The malware in question was discovered because everytime the user wanted to google something, it went to this malwares website to give the search results! The malware itself was downloaded from the website and installed with the users (click happy) permission. Interestingly, Mcafee's Site advisor lists the malware site as safe, despite over 40 comments from people to the contrary. http://www.siteadvisor.com/sites/freeze.com/msgpage.
I imagine the troubled conciousness talking to the semi-sane part of their brain must be quite an interesting show for an outsider, kinda like a war between the left and right sides of the brain;
Right: Shall I click that link?
Left: Yes Please ! gotta see some of (whatever that is!).
Right: But what if its a virus, a trojan, a hoax or some other "evil digital being"?
Left: Who CARES? click the link!
Right: Hmm... im not sure...
Left: Oh go on, Whats the WORST that could happen...
Left & Right: Oh crap
The real kicker here, is that this is the fifth time I have had to reset this users laptop - or one of his incarnations. What with one two broken and two stolen, its easier to keep track of 'versions' of laptops for him. (Similar to the Matrix where they count from the emmergence of one anomaly (Neo) to another, rather than years.)
The last time we went through the reinstallation proceedure, I installed a piece of software called RollBackRX on his machine. Once it was all setup, I took a snapshot of the machine in its perfect state. The system then takes regular snapshots at pre-determined intervals. You can also lock them to prevent them from being deleted - which is nice.
So, I take his laptop and reset it to the last 'good' version of the system, start up the software and grab off his files and documents from the last snapshot, et voila! one nice clean system.
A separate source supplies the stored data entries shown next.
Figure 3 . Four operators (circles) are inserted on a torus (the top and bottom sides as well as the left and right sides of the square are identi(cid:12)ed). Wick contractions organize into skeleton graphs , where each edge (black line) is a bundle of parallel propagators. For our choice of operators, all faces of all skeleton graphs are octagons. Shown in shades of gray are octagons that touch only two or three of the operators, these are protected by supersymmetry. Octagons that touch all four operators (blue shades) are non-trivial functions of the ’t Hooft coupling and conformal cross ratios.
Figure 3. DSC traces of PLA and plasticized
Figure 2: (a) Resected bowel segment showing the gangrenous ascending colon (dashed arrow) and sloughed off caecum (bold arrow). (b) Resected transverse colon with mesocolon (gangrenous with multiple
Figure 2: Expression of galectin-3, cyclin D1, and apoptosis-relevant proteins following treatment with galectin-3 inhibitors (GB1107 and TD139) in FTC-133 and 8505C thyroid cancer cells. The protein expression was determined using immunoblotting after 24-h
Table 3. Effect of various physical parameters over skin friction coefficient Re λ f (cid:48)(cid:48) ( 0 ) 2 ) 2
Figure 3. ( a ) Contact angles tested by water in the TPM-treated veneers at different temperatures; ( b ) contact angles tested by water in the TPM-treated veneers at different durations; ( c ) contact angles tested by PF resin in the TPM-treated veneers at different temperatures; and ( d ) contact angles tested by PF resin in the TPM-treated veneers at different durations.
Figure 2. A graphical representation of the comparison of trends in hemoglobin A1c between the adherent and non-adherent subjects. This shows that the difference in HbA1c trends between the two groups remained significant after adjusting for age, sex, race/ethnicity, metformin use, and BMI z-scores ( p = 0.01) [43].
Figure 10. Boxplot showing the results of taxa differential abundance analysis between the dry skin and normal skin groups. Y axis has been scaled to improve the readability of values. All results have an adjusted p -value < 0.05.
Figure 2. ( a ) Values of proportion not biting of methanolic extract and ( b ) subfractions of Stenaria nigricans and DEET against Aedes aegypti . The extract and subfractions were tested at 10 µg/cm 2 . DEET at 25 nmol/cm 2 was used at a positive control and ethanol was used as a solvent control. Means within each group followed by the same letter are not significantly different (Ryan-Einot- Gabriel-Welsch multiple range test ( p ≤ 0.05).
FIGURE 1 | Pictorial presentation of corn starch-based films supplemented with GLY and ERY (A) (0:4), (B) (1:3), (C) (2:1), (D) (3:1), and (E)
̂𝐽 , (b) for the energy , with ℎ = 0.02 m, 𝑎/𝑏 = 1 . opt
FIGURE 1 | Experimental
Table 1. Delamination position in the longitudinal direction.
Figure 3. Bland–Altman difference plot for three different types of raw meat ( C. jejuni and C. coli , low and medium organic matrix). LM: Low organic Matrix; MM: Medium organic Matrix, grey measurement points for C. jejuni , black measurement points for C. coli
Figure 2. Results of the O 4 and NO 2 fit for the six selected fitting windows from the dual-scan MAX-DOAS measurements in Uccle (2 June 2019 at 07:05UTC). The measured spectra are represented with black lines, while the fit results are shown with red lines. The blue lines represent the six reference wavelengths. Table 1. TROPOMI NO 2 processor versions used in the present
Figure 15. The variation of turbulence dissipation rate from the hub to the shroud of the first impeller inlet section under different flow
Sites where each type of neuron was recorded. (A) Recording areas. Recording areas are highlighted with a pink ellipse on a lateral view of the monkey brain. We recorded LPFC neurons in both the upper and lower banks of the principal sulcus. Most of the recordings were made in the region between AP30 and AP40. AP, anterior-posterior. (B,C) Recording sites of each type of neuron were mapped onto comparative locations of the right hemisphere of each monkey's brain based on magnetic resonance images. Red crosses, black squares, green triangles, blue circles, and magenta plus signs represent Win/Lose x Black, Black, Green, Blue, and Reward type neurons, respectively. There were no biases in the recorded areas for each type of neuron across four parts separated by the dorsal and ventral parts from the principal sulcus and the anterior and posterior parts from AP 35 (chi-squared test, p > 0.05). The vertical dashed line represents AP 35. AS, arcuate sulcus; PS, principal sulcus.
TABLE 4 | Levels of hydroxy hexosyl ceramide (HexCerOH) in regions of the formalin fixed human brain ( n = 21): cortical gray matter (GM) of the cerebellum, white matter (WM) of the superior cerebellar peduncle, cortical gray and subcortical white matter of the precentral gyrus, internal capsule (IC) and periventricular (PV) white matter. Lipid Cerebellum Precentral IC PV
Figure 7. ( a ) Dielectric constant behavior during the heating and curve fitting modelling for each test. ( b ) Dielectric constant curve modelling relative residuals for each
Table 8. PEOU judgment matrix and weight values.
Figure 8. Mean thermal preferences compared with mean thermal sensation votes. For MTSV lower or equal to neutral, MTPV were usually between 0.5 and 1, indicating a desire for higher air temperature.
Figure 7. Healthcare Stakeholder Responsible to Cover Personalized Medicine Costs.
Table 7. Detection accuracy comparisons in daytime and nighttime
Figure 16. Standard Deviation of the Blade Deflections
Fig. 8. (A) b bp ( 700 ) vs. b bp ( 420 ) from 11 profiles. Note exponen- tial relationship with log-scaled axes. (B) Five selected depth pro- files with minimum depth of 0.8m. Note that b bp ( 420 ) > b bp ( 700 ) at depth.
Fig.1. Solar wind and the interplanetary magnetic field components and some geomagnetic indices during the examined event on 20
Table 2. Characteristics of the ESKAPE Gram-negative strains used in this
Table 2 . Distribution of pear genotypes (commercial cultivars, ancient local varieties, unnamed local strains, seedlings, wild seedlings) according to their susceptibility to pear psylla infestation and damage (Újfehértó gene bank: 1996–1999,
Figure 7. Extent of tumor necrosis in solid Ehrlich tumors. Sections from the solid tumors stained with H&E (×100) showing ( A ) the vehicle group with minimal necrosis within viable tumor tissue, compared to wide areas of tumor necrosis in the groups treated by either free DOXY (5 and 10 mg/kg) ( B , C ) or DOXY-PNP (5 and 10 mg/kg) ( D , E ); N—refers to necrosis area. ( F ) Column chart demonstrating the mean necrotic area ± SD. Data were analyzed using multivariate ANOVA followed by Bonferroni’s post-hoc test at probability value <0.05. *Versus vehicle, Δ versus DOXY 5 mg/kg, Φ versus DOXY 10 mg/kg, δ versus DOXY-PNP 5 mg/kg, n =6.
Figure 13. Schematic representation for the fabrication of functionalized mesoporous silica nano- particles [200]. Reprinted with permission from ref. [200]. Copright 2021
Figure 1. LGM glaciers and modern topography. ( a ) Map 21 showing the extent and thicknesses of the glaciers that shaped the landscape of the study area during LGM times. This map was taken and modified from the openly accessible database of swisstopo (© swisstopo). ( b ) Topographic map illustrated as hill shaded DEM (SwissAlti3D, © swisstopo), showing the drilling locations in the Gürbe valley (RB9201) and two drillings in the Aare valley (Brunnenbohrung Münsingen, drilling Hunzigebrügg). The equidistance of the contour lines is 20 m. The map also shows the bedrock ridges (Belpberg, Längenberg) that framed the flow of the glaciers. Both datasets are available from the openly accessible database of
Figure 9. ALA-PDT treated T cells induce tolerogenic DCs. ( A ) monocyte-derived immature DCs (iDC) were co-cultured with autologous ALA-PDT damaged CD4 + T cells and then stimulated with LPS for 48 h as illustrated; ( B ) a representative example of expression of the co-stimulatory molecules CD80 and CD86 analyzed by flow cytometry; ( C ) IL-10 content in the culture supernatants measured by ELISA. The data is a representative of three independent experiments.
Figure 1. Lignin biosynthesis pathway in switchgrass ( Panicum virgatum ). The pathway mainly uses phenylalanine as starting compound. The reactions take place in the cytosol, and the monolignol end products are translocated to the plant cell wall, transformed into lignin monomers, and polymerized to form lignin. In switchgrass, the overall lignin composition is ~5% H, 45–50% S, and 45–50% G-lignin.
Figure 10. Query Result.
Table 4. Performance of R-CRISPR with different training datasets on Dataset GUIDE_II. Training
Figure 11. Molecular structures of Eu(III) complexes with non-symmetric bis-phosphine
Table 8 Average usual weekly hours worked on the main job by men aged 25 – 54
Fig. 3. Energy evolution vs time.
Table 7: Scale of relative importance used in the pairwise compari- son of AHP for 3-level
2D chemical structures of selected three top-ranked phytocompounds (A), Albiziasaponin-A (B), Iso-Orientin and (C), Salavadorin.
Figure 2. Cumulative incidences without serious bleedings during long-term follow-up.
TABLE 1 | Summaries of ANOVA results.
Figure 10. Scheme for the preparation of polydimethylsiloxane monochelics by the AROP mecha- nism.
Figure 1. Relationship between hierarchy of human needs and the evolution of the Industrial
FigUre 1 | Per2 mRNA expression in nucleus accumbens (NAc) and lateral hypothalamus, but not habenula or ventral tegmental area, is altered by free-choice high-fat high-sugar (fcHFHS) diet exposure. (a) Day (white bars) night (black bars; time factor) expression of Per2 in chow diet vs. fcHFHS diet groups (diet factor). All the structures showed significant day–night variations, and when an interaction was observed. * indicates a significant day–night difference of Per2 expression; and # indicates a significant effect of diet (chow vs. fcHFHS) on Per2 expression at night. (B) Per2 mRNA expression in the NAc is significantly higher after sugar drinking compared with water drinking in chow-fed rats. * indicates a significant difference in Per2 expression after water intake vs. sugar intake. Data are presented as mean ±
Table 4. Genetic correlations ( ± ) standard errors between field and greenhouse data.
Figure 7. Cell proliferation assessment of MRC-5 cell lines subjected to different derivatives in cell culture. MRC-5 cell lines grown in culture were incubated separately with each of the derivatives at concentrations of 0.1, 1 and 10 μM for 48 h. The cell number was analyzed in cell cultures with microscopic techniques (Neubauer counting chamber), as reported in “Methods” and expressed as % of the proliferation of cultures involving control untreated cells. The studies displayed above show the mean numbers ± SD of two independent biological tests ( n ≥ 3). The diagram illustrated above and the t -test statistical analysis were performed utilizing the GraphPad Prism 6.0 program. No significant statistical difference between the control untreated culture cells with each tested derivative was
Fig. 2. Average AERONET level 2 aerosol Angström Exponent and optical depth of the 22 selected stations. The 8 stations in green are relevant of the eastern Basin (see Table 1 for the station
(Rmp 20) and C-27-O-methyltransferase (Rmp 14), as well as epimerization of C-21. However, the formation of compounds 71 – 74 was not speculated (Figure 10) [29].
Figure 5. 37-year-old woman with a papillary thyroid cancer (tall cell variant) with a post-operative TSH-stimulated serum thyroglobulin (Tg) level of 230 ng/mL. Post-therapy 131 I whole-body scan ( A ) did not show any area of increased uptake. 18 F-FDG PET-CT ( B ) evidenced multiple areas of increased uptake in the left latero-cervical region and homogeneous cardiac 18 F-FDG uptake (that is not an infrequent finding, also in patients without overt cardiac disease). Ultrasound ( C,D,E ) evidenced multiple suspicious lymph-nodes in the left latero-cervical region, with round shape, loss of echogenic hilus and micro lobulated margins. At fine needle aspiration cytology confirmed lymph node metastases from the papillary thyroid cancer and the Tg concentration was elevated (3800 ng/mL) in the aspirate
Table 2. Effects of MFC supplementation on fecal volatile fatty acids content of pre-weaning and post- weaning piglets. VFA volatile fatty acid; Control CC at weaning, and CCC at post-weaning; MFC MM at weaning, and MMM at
This is the first time I have had to go through the entire process since I started deploying it on all of our laptops, but it certainly saved a lot of headaches and time.
If you are interested in this fantastic peice of software, google RollBackRX from Horizon Data Systems. It is well worth time money (in terms of time).
As one final, parting gift to the troubled, click happy salesman, I gave him a flip-book made from post-it notes. I asked him, which one of the following programs (represented by crude icons) would he install on his laptop next?